> _Work instruction_: Convert the lines from the start of the records through the line containing "what it is and" into a numbered list, leaving out any blank lines.
Material provided Block Start
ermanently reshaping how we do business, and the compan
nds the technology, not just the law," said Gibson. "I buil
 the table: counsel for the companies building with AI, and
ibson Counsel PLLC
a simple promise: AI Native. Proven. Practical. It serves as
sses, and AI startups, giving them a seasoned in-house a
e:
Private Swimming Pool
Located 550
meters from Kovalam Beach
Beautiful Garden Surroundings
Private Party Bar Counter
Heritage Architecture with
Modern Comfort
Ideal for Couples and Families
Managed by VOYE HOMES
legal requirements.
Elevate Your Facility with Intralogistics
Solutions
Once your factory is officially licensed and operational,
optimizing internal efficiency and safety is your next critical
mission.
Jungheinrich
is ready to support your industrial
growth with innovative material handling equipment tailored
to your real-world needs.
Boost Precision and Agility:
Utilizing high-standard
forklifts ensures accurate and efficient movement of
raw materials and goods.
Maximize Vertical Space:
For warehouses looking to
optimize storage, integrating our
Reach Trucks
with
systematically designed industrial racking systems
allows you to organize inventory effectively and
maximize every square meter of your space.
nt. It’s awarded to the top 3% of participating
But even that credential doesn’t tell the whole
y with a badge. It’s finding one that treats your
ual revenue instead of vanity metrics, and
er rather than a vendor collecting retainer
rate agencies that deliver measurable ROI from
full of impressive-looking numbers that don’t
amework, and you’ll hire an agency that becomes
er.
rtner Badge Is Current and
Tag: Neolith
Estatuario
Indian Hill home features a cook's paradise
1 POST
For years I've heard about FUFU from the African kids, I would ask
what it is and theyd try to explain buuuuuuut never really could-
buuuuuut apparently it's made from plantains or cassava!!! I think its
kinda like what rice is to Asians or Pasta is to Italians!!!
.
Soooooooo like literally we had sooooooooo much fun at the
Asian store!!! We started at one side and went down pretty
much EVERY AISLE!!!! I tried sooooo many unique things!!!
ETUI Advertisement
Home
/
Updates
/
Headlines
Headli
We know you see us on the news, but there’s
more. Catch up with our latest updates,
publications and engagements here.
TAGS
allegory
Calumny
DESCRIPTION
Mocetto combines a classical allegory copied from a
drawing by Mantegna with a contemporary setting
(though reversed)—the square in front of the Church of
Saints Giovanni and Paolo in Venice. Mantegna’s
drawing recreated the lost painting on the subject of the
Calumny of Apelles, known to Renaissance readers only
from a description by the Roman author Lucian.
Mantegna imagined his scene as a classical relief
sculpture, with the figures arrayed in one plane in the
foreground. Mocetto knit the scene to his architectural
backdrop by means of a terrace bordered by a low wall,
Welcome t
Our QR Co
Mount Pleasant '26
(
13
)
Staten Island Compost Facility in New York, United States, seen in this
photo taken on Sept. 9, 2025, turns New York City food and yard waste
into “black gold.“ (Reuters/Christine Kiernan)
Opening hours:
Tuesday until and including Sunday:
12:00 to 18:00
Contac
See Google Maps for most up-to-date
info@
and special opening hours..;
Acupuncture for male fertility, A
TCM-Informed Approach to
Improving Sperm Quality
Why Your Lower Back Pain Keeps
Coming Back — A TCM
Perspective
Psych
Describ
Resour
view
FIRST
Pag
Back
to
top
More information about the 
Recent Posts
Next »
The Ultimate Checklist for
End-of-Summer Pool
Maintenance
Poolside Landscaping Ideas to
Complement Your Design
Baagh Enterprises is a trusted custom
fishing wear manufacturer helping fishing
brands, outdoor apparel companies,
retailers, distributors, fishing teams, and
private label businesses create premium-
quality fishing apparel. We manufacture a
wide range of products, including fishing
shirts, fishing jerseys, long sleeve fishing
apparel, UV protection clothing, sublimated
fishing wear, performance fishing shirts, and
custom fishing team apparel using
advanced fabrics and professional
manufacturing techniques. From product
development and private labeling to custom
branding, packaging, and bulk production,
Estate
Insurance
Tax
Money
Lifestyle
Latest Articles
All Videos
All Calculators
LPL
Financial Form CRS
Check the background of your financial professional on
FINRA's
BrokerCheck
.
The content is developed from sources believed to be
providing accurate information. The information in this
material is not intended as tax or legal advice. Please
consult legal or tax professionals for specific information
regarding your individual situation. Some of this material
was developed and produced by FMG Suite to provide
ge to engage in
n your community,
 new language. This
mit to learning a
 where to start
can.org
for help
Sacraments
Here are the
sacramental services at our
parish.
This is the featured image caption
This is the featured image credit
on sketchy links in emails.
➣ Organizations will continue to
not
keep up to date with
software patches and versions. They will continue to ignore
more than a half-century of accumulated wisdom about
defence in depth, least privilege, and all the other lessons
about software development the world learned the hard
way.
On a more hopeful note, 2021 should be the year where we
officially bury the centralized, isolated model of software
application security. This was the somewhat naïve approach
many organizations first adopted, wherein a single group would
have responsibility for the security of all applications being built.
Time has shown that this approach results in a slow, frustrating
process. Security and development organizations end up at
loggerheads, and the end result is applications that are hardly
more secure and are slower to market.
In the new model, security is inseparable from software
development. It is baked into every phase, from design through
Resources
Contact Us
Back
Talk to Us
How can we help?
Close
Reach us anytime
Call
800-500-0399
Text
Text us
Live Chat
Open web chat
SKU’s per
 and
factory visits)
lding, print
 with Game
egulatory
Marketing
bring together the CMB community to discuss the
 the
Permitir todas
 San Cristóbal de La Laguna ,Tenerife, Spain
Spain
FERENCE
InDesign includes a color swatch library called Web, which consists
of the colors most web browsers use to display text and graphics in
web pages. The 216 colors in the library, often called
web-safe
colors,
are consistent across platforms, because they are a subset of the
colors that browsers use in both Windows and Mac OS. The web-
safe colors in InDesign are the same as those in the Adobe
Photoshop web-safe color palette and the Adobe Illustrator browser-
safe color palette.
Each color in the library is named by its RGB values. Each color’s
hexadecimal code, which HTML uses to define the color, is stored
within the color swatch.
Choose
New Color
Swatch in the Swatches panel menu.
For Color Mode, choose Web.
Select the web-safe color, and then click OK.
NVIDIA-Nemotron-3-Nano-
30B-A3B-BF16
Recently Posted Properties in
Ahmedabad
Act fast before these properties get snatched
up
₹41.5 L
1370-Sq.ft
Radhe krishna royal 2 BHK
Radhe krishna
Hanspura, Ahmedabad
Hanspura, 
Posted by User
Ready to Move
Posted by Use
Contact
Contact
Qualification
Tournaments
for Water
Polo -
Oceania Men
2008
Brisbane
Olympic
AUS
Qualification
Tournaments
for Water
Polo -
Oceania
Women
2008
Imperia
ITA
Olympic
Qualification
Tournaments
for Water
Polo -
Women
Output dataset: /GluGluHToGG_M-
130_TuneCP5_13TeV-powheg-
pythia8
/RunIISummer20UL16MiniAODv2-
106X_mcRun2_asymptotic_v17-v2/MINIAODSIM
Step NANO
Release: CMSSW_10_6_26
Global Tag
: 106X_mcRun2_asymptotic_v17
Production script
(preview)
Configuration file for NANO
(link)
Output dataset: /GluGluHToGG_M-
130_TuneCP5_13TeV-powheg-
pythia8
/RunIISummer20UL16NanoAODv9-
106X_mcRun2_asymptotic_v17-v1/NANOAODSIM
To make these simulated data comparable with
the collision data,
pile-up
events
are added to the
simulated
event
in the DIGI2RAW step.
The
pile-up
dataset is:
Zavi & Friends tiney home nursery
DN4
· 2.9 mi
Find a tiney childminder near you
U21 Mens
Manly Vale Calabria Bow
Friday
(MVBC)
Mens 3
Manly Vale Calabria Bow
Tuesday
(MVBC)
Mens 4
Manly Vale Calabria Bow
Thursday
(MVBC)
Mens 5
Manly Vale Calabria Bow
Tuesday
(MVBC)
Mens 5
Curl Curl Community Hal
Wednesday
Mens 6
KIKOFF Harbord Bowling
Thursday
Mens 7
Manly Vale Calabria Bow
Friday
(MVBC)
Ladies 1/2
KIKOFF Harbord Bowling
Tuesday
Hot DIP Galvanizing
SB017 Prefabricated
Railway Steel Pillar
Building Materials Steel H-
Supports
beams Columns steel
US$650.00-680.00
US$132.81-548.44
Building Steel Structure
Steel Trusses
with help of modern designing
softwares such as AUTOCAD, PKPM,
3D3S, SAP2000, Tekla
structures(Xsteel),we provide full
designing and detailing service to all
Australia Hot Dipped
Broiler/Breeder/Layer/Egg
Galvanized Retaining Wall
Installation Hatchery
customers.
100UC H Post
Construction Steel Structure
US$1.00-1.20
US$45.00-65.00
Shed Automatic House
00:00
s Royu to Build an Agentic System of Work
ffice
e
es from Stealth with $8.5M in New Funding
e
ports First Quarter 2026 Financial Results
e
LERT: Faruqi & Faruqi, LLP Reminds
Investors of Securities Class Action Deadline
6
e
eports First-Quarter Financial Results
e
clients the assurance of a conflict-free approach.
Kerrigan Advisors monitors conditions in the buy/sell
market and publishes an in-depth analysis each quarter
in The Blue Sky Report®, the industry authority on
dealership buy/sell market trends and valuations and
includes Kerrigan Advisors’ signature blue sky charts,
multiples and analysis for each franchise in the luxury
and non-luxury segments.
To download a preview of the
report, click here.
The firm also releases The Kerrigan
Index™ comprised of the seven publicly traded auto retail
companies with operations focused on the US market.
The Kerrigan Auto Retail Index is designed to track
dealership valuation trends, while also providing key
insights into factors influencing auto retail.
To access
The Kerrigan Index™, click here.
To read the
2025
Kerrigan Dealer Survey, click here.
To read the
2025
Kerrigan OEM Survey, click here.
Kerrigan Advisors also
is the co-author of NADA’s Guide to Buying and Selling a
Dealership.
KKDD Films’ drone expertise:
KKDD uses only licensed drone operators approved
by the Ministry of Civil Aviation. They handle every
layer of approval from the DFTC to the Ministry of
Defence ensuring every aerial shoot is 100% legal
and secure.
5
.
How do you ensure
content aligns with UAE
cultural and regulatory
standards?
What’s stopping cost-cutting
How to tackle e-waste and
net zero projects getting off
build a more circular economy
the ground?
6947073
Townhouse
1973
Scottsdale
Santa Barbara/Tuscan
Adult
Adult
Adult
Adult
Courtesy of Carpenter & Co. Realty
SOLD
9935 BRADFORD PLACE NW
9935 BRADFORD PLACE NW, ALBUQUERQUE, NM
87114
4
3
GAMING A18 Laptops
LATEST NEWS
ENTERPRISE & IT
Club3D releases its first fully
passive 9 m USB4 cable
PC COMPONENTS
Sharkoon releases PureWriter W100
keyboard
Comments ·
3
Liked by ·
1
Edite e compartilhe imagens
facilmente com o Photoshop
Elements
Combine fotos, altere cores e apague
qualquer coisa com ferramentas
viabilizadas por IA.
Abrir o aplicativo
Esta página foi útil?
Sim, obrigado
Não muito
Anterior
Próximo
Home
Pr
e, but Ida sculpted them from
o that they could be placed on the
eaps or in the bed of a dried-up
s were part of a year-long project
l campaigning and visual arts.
Material provided Block End
> _Expected output_:
1. ermanently reshaping how we do business, and the compan
2. nds the technology, not just the law," said Gibson. "I buil
3.  the table: counsel for the companies building with AI, and
4. ibson Counsel PLLC
5. a simple promise: AI Native. Proven. Practical. It serves as
6. sses, and AI startups, giving them a seasoned in-house a
7. e:
8. Private Swimming Pool
9. Located 550
10. meters from Kovalam Beach
11. Beautiful Garden Surroundings
12. Private Party Bar Counter
13. Heritage Architecture with
14. Modern Comfort
15. Ideal for Couples and Families
16. Managed by VOYE HOMES
17. legal requirements.
18. Elevate Your Facility with Intralogistics
19. Solutions
20. Once your factory is officially licensed and operational,
21. optimizing internal efficiency and safety is your next critical
22. mission.
23. Jungheinrich
24. is ready to support your industrial
25. growth with innovative material handling equipment tailored
26. to your real-world needs.
27. Boost Precision and Agility:
28. Utilizing high-standard
29. forklifts ensures accurate and efficient movement of
30. raw materials and goods.
31. Maximize Vertical Space:
32. For warehouses looking to
33. optimize storage, integrating our
34. Reach Trucks
35. with
36. systematically designed industrial racking systems
37. allows you to organize inventory effectively and
38. maximize every square meter of your space.
39. nt. It’s awarded to the top 3% of participating
40. But even that credential doesn’t tell the whole
41. y with a badge. It’s finding one that treats your
42. ual revenue instead of vanity metrics, and
43. er rather than a vendor collecting retainer
44. rate agencies that deliver measurable ROI from
45. full of impressive-looking numbers that don’t
46. amework, and you’ll hire an agency that becomes
47. er.
48. rtner Badge Is Current and
49. Tag: Neolith
50. Estatuario
51. Indian Hill home features a cook's paradise
52. 1 POST
53. For years I've heard about FUFU from the African kids, I would ask
54. what it is and theyd try to explain buuuuuuut never really could-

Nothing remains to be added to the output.